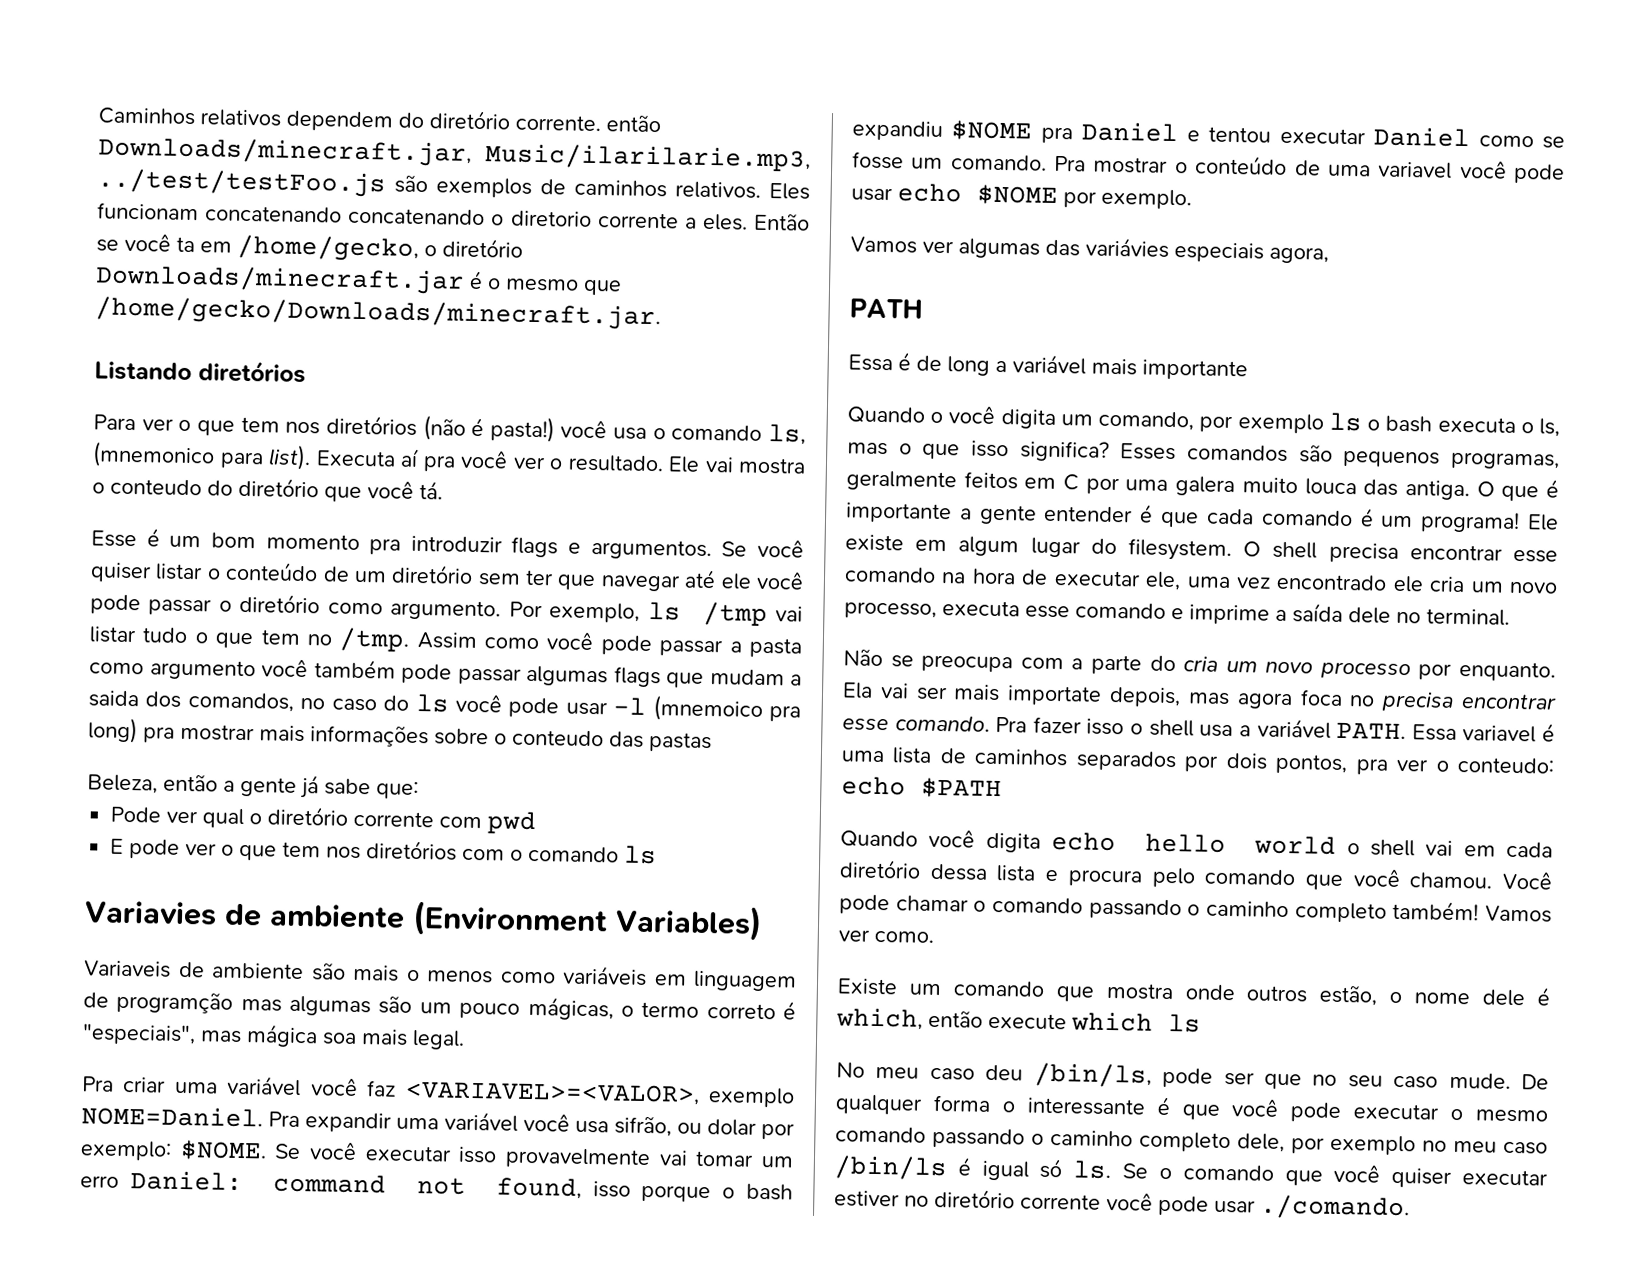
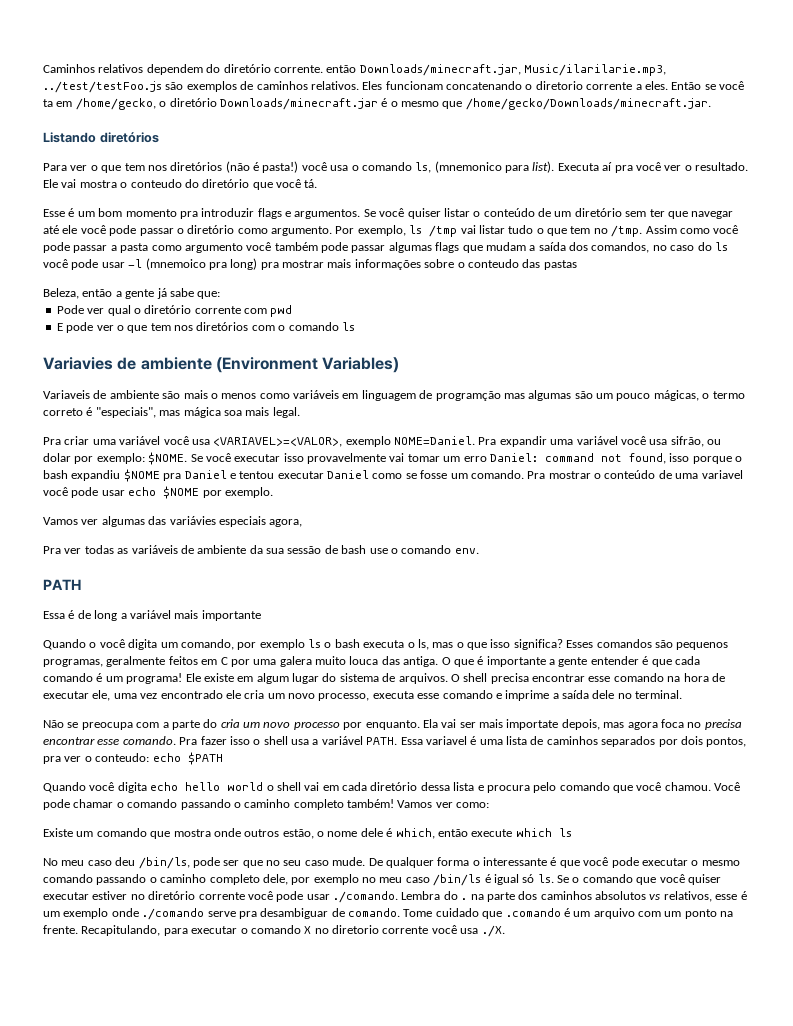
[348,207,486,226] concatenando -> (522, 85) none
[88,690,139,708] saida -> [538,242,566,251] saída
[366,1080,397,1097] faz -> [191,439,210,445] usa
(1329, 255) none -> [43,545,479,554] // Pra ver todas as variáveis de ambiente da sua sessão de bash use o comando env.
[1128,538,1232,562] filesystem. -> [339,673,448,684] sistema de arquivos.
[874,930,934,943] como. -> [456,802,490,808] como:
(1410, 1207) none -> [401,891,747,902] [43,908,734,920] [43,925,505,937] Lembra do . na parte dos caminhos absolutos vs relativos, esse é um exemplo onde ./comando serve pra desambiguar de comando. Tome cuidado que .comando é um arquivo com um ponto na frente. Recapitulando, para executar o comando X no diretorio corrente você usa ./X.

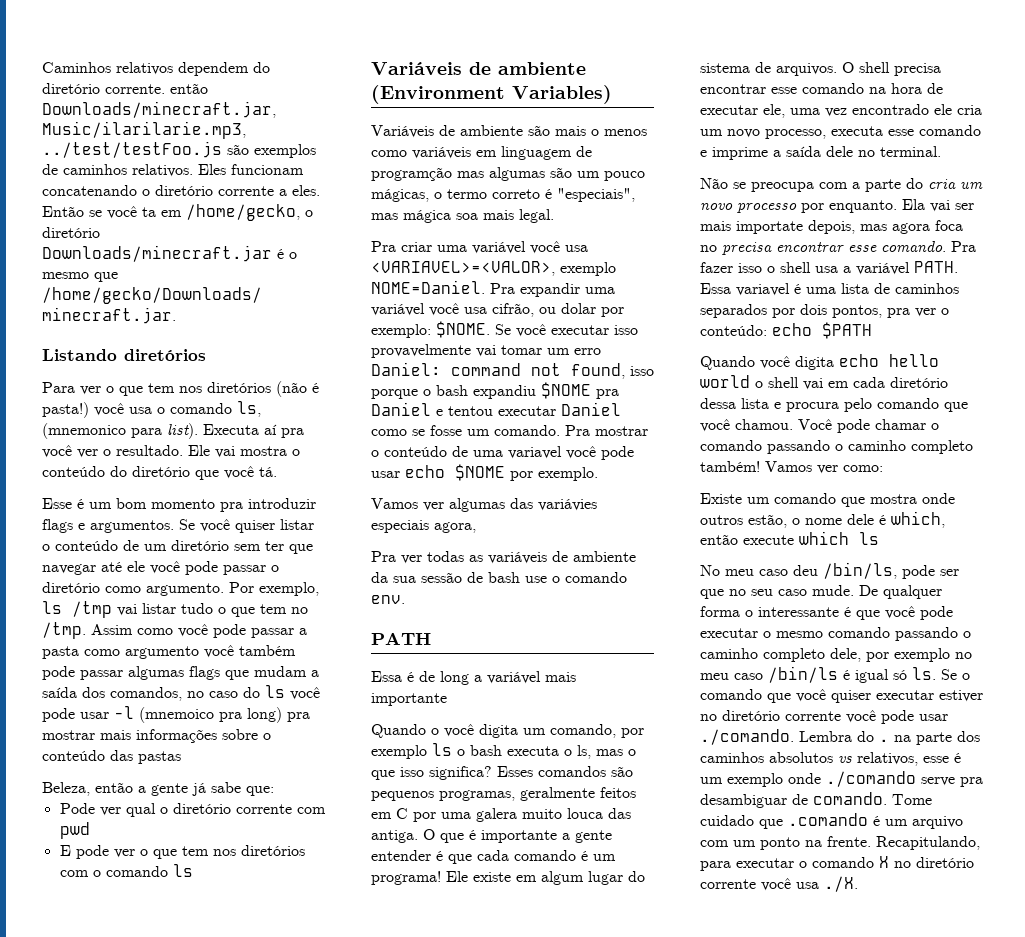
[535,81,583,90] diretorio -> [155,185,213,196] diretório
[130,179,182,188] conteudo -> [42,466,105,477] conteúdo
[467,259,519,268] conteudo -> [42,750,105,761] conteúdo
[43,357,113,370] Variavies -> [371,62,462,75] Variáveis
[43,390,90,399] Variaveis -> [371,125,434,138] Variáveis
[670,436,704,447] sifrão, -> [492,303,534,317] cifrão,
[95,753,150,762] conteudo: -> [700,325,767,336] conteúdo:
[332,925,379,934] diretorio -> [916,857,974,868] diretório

◆ Problem to work on: When you retype the data above, match every line exactly and leave the pictures behind.

◆ Written solution:
[348,207,486,226] concatenando -> (522, 85) none
[88,690,139,708] saida -> [538,242,566,251] saída
[366,1080,397,1097] faz -> [191,439,210,445] usa
(1329, 255) none -> [43,545,479,554] // Pra ver todas as variáveis de ambiente da sua sessão de bash use o comando env.
[1128,538,1232,562] filesystem. -> [339,673,448,684] sistema de arquivos.
[874,930,934,943] como. -> [456,802,490,808] como:
(1410, 1207) none -> [401,891,747,902] [43,908,734,920] [43,925,505,937] Lembra do . na parte dos caminhos absolutos vs relativos, esse é um exemplo onde ./comando serve pra desambiguar de comando. Tome cuidado que .comando é um arquivo com um ponto na frente. Recapitulando, para executar o comando X no diretorio corrente você usa ./X.

[535,81,583,90] diretorio -> [155,185,213,196] diretório
[130,179,182,188] conteudo -> [42,466,105,477] conteúdo
[467,259,519,268] conteudo -> [42,750,105,761] conteúdo
[43,357,113,370] Variavies -> [371,62,462,75] Variáveis
[43,390,90,399] Variaveis -> [371,125,434,138] Variáveis
[670,436,704,447] sifrão, -> [492,303,534,317] cifrão,
[95,753,150,762] conteudo: -> [700,325,767,336] conteúdo:
[332,925,379,934] diretorio -> [916,857,974,868] diretório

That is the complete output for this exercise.